Francisco de Goya. Todos caerán. Capricho n°19. Serie Los Caprichos 1799.
Perro semihundido (Francisco de Goya), 1819-1823. Madrid, Museo del Prado.
Le Chien ou Tête de chien (en espagnol : Perro semihundido) est le nom d’une des quatorze « peintures noires » de Francisco de Goya. Ces oeuvres ont été peintes entre 1819 et 1823 directement sur les murs de la maison de campagne de l’artiste (La Quinta del Sordo), au bord du Manzanares, à Madrid. Il y vécut de 1819 à 1823. Elles furent transférées sur toile entre 1874 et 1878 sur ordre du Baron Frédéric Émile d’Erlanger, un banquier allemand, qui pensait les vendre à l’Exposition Universelle de Paris de 1878. Elles ne trouvèrent pas d’acquéreur. Il les céda donc en 1881 au Musée du Prado de Madrid où elles sont actuellement conservées (salle 67). On voit la tête d’un petit chien noir, triste et solitaire, qui regarde vers le haut. Il semble enfoncé dans le sable. Le chien est presque perdu dans l’immensité de l’image, vide à l’exception d’une zone sombre en pente vers le bas qui dissimule le corps de l’animal. Qu’ a voulu exprimer le peintre ? La solitude, le vide, l’angoisse, la peur de la mort… L’ambiguïté règne. Goya avait 73 ans. Il avait traversé deux maladies qui l’avaient mené au seuil de la mort. Il se sentait meurtri par la situation sociale et politique de son pays qu’il allait fuir en 1823. Il allait mourir en exil à Bordeaux le 16 avril 1828. Sur les photos prises par le photographe Jean Laurent (1816 – 1886) entre 1863 et 1874, on peut voir un paysage au loin, un grand rocher et des oiseaux qui s’envolent. Cette œuvre d’une extrême liberté était en avance sur son temps. Elle a notamment inspiré des peintres comme Rafael Canogar (1935) ou Antonio Saura (1930-1998), qui la considérait comme «el cuadro más bello del mundo».
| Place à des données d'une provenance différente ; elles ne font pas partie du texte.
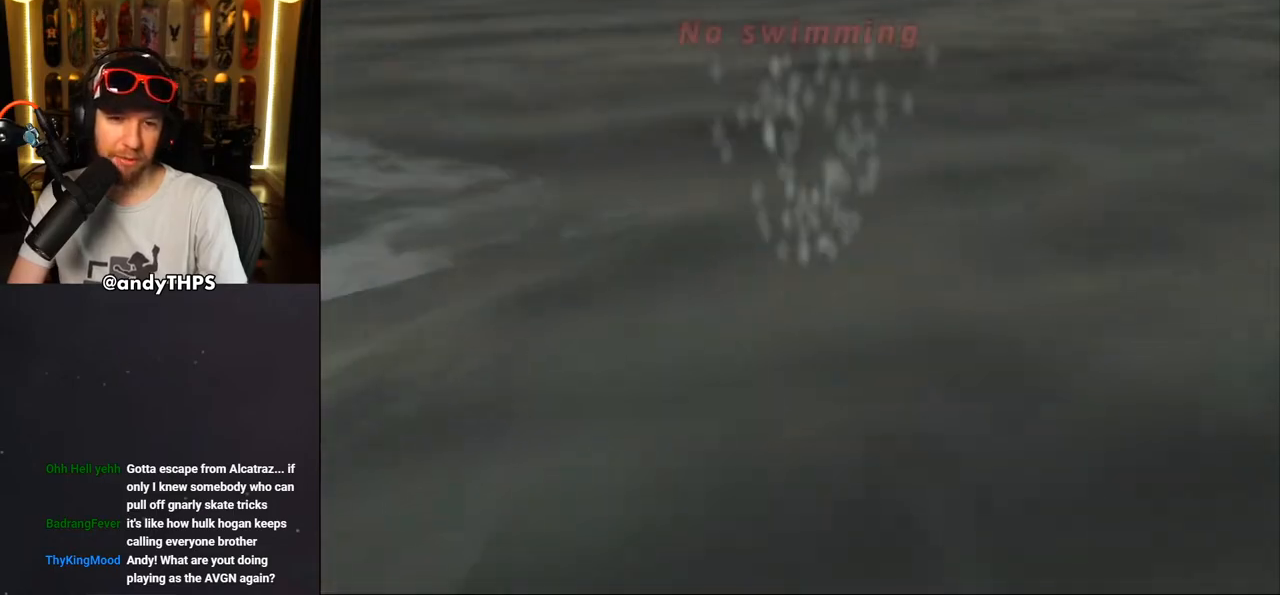
{"buttons": [], "left_stick": "center", "right_stick": "center", "events": []}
Aún aprendo. Álbum de Burdeos I o Álbum G, n.º 54. 1825-1828. Madrid, Museo del Prado.
Autoportrait symbolique du peintre qui devait se faire aider par son compatriote, le peintre Antonio de Brugada (1804-1863) pour marcher dans les rues de Bordeaux.
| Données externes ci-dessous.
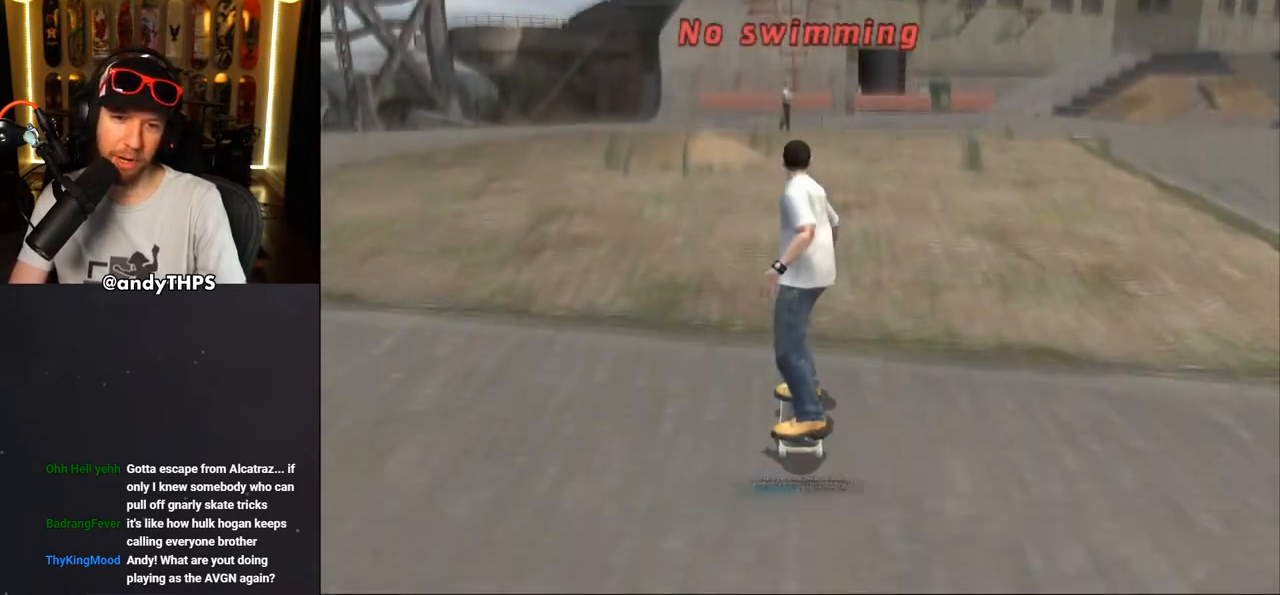
{"buttons": [], "left_stick": "center", "right_stick": "center", "events": []}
Naissance et mort de Francisco de Goya y Lucientes.
Il est né à Fuendetodos (Zaragoza), le village de sa famille maternelle. Son père Braulio José Goya, maître doreur d’origine basque, et sa mère Gracia Lucientes, de famille paysanne aisée, résident à Saragosse, où ils se sont mariés en 1736. Francisco est la quatrième enfant d’une famille de six.
La lechera de Burdeos (Francisco de Goya) 1827. Madrid, Museo del Prado.
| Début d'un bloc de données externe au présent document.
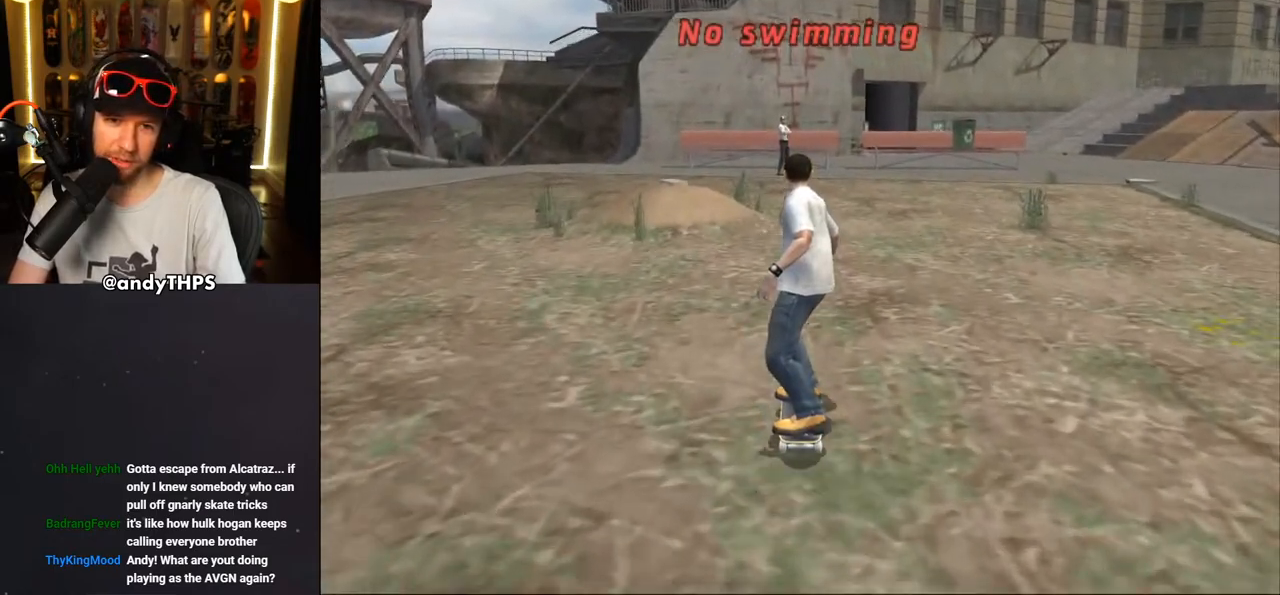
{"buttons": [], "left_stick": "center", "right_stick": "center", "events": [[67, "DPAD_RIGHT", "down"], [233, "DPAD_RIGHT", "up"]]}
L’arrivée en Espagne des Cent Mille Fils de Saint Louis en avril-mai 1823, dirigés par le duc d’Angoulême, fils du futur roi de France Charles X) signifie le rétablissement de la monarchie absolue de Ferdinand VII et la fin du triennat libéral. Beaucoup de ses amis libéraux doivent s’exiler. Goya se réfugie d’abord chez son ami le chanoine José Duaso y Latre. Le 2 mai 1824, il demande l’autorisation au Roi d’aller en France pour prendre les eaux à Plombières-les-Bains (Vosges). Il arrive à Bordeaux au cours de l’été 1824 et continue vers Paris. Il revient en septembre à Bordeaux, où il réside jusqu’à sa mort. Son séjour en France n’a été interrompu qu’en 1826. Il voyage alors à Madrid pour finaliser les papiers administratifs de sa retraite et obtient une rente de 50 000 réaux.
Son ami Leandro Fernández de Moratín (1760-1828) raconte ainsi à un ami l’arrivée du peintre: “sordo, viejo, torpe y débil, y sin saber una palabra de francés […] y tan contento y deseoso de ver mundo”.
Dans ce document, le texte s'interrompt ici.